[Trabalho a fazer]
1 – Transcreva da crítica sobre Bill Nace o trecho entre "Nos últimos 15" e "ressuscitado, a cassete.", ambos incluídos.
2 – Com base na crítica sobre Bill Nace, responda às perguntas seguintes.
(a) Em que cidade fica o edifício Libeskind?
(b) Há quantos anos Bill Nace é um guitarrista ativo na cena musical americana?
(c) Em que suporte circula a música de Nace?

[Texto apresentado]
= = =

Bill Nace: “Both” (Drag City)
Drag City
No edifício Libeskind, em Berlim, há um poço de betão. O edifício ziguezagueia com paredes angulosas e numa das salas saímos para um enorme fundão, depois de uma pesada porta metálica que fecha atrás de nós com o som da tampa de um caixão. Conseguimos ver um pouco do céu e ouvir um pouco da cidade. O poço é simultaneamente pacificador e incrivelmente angustiante e desorientador. O novo disco do guitarrista Bill Nace parece falar-nos deste contraste: não tendo sido feito com essa intenção, parece o paradoxo certo para falar deste momento em que vivemos, com cidades exaustas, saturadas, rápidas, intensas e... subitamente suspensas. A que é que soa a suspensão?
Nos últimos 15 anos Bill Nace tem sido um guitarrista activo na cena musical americana, tanto na improvisação como no rock desalinhado. Tocou com músicos que também flutuam entre o jazz, o rock e o pós-rock como Joe McPhee, Yoko Ono, Chris Corsano, Thurston Moore ou Kim Gordon (dos Sonic Youth, com quem toca no duo Body/Heat, que esteve na ZDB em 2013), para nomear apenas alguns. Apesar de ser uma presença regular nos palcos e de marcar presença numa vasta discografia como “sideman”, Nace continua um desconhecido: a sua música circula por um grupo restrito de pessoas, naquele suporte asqueroso agora inexplicavelmente ressuscitado, a cassete.

= = =

[Dados fornecidos]
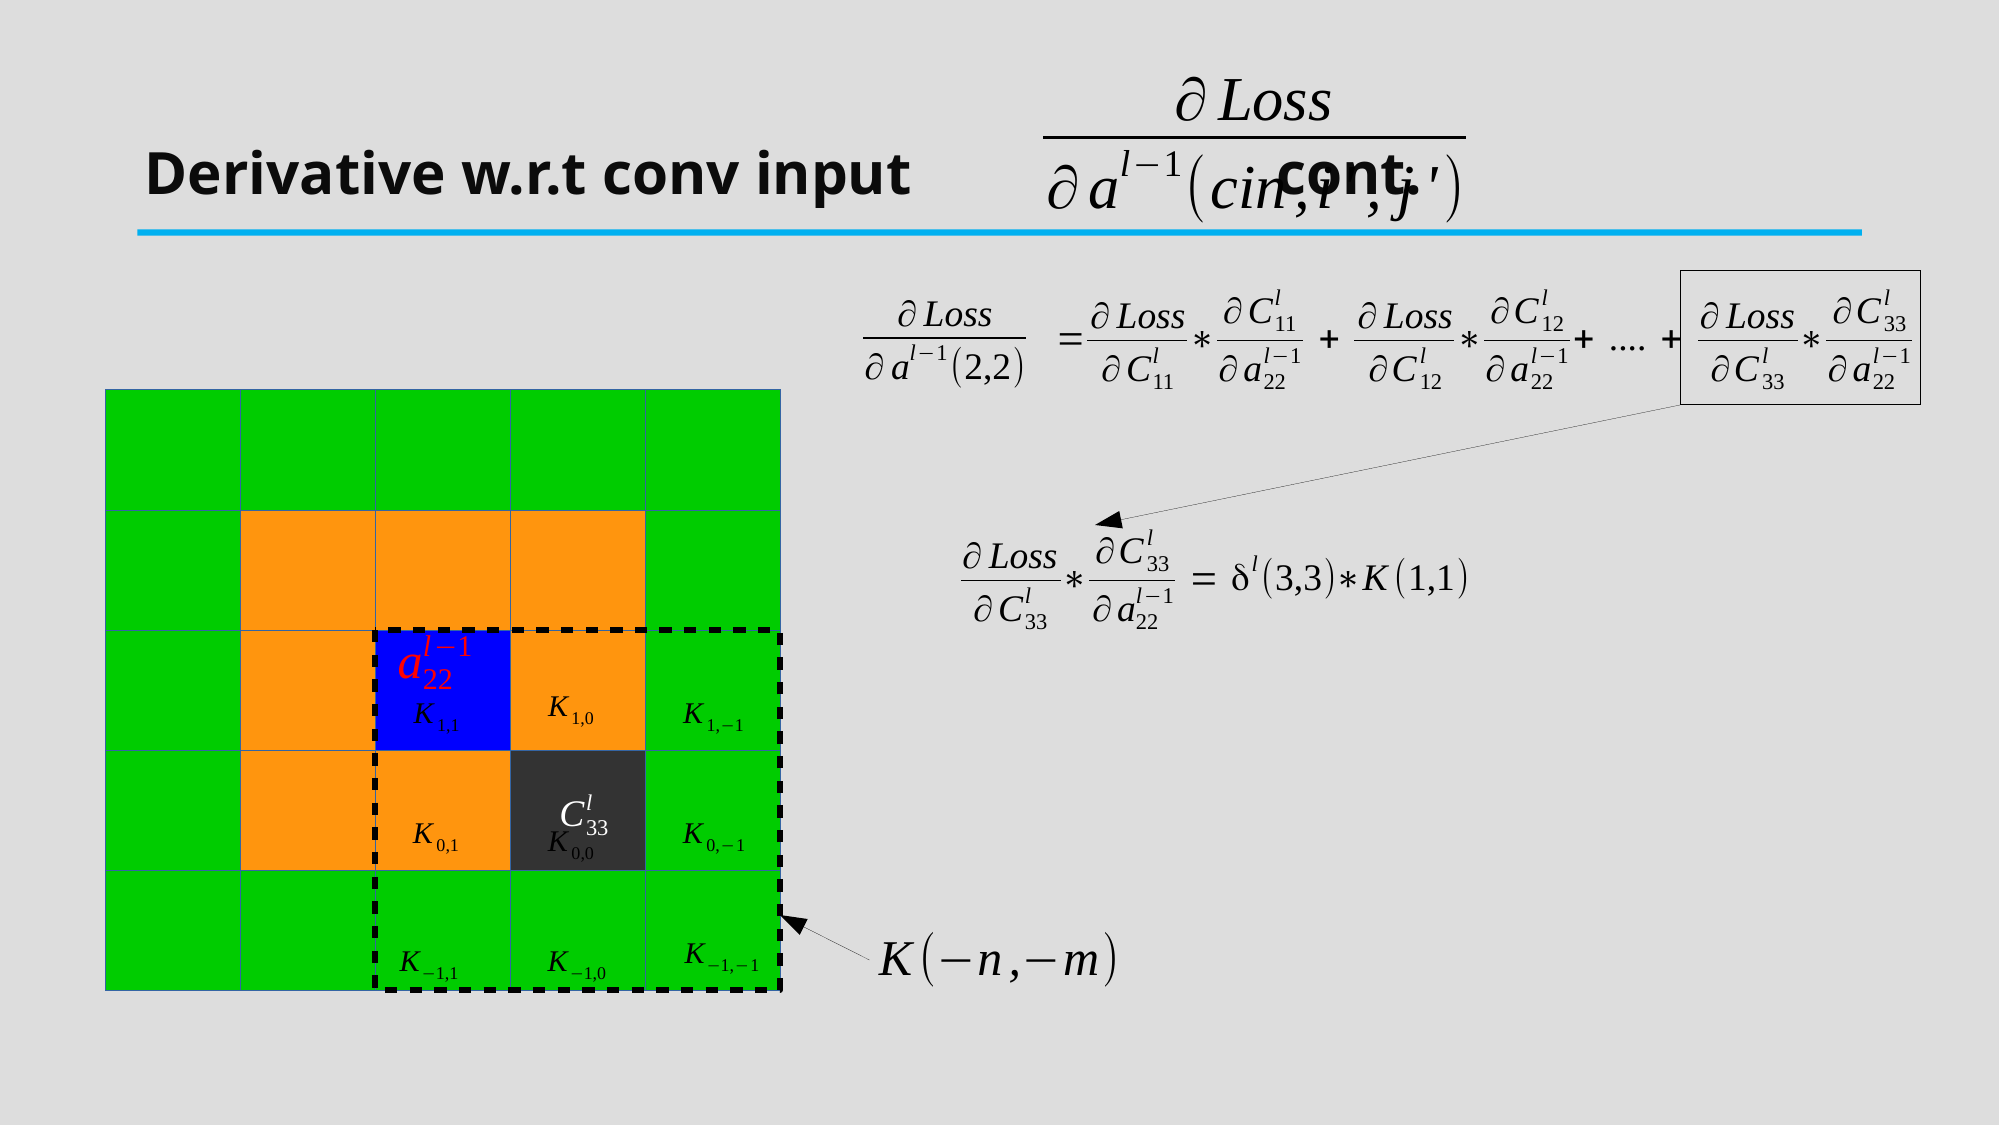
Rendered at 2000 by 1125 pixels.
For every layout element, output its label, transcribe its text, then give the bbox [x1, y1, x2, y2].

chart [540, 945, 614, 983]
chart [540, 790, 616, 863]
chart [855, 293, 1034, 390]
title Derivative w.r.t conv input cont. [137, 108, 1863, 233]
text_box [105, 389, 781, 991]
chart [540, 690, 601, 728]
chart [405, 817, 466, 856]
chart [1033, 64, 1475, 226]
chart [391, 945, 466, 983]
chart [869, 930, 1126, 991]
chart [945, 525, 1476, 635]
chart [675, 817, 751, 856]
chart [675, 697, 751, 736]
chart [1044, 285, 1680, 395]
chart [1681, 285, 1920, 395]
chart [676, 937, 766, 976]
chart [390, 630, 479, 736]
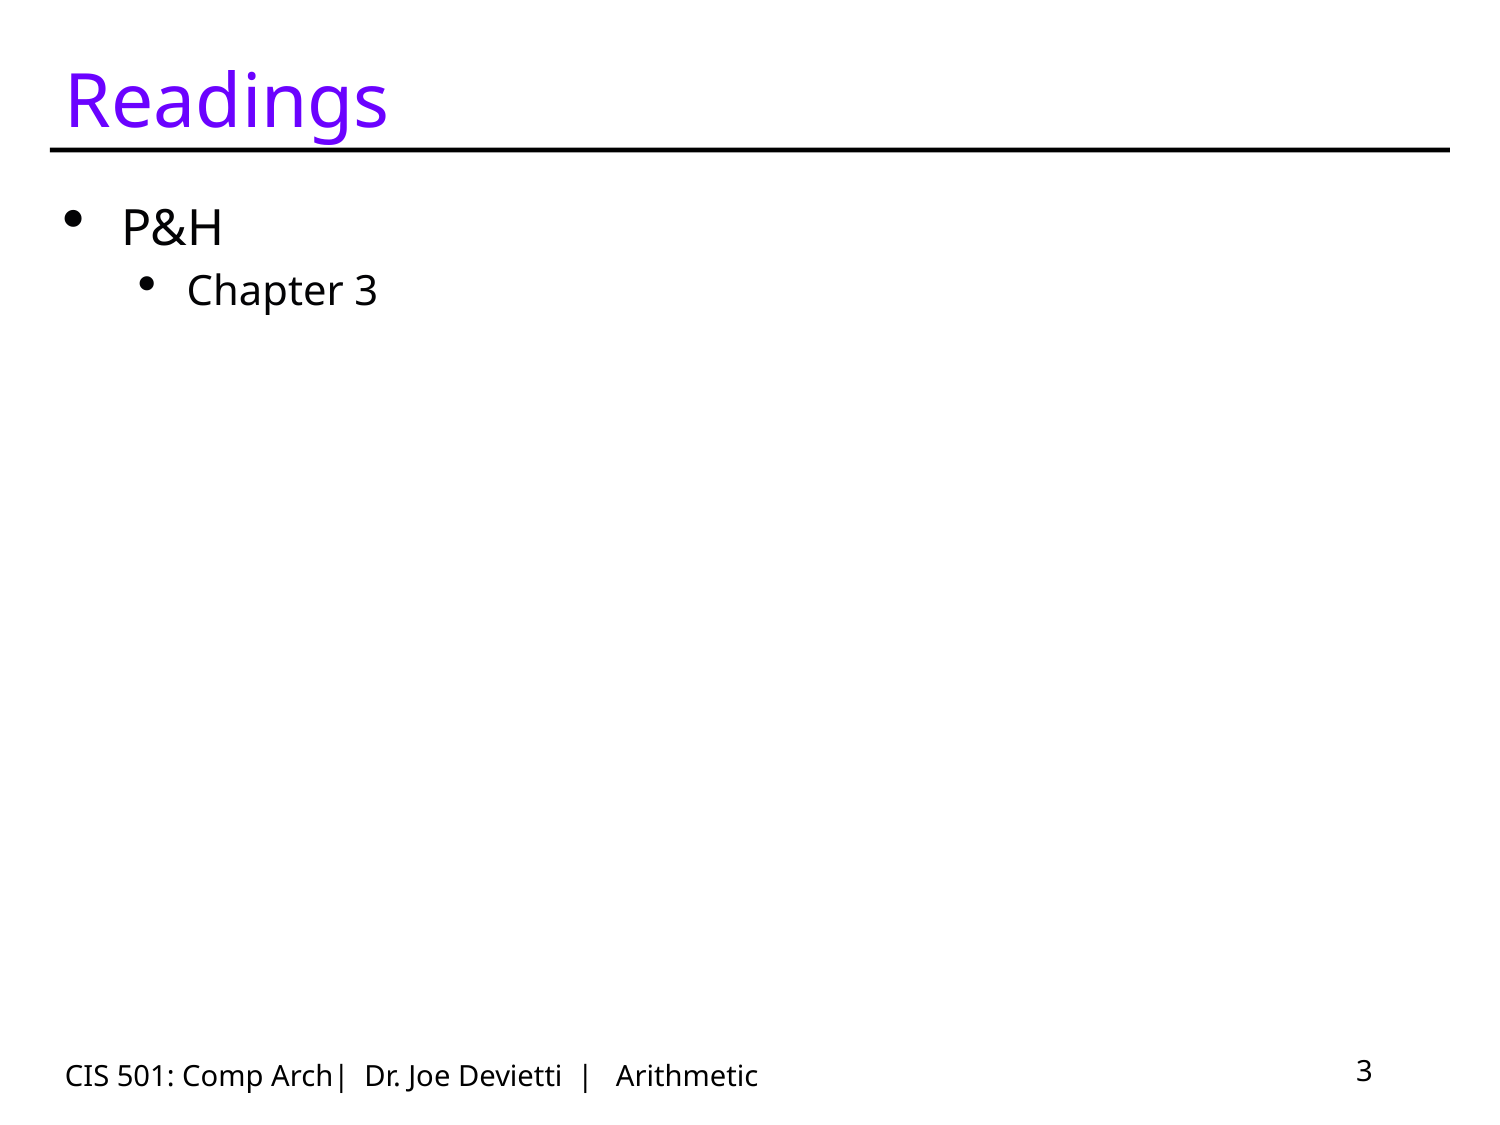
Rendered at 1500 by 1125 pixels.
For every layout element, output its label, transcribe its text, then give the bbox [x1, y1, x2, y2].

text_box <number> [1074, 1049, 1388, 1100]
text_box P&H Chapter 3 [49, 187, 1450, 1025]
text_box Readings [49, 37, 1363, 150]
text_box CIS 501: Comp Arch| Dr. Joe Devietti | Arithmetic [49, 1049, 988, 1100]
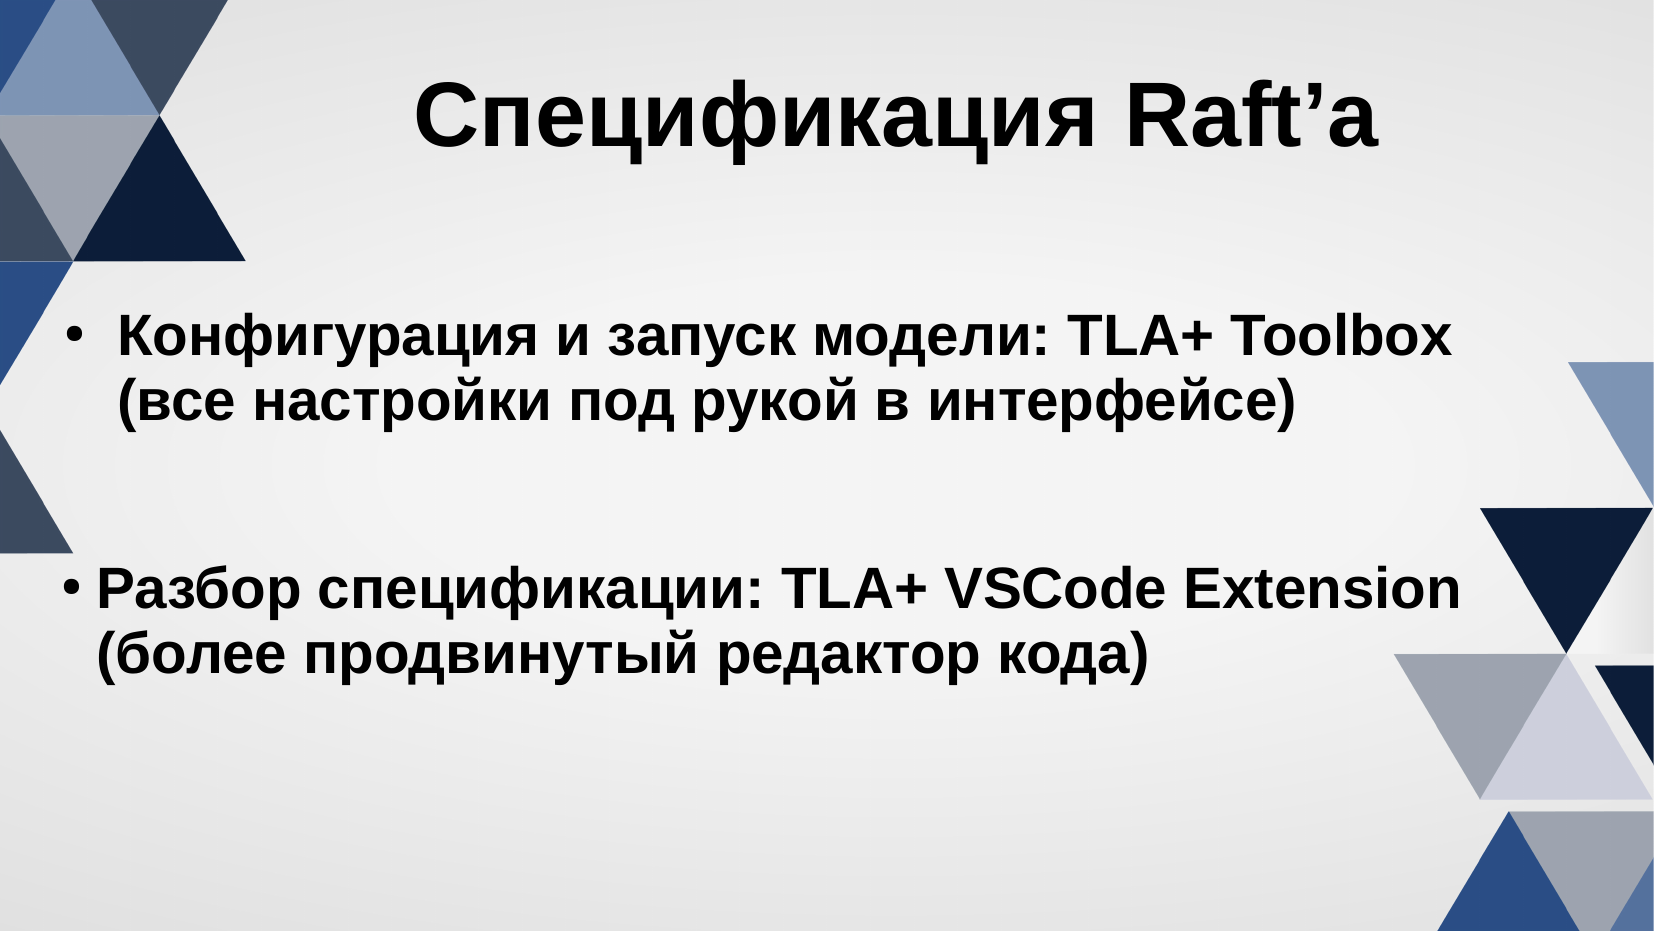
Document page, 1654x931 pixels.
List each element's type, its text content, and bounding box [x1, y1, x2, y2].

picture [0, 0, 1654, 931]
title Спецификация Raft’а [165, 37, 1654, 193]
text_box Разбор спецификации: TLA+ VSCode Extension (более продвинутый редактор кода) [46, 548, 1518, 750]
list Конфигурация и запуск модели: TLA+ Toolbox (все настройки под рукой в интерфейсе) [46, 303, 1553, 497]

= = =

[Lista de respostas]
1 –
Nos últimos 15 anos Bill Nace tem sido um guitarrista activo na cena musical americana, tanto na improvisação como no rock desalinhado. Tocou com músicos que também flutuam entre o jazz, o rock e o pós-rock como Joe McPhee, Yoko Ono, Chris Corsano, Thurston Moore ou Kim Gordon (dos Sonic Youth, com quem toca no duo Body/Heat, que esteve na ZDB em 2013), para nomear apenas alguns. Apesar de ser uma presença regular nos palcos e de marcar presença numa vasta discografia como “sideman”, Nace continua um desconhecido: a sua música circula por um grupo restrito de pessoas, naquele suporte asqueroso agora inexplicavelmente ressuscitado, a cassete.

2 –
(a) Em Berlim.
(b) Há 15 anos.
(c) Na cassete.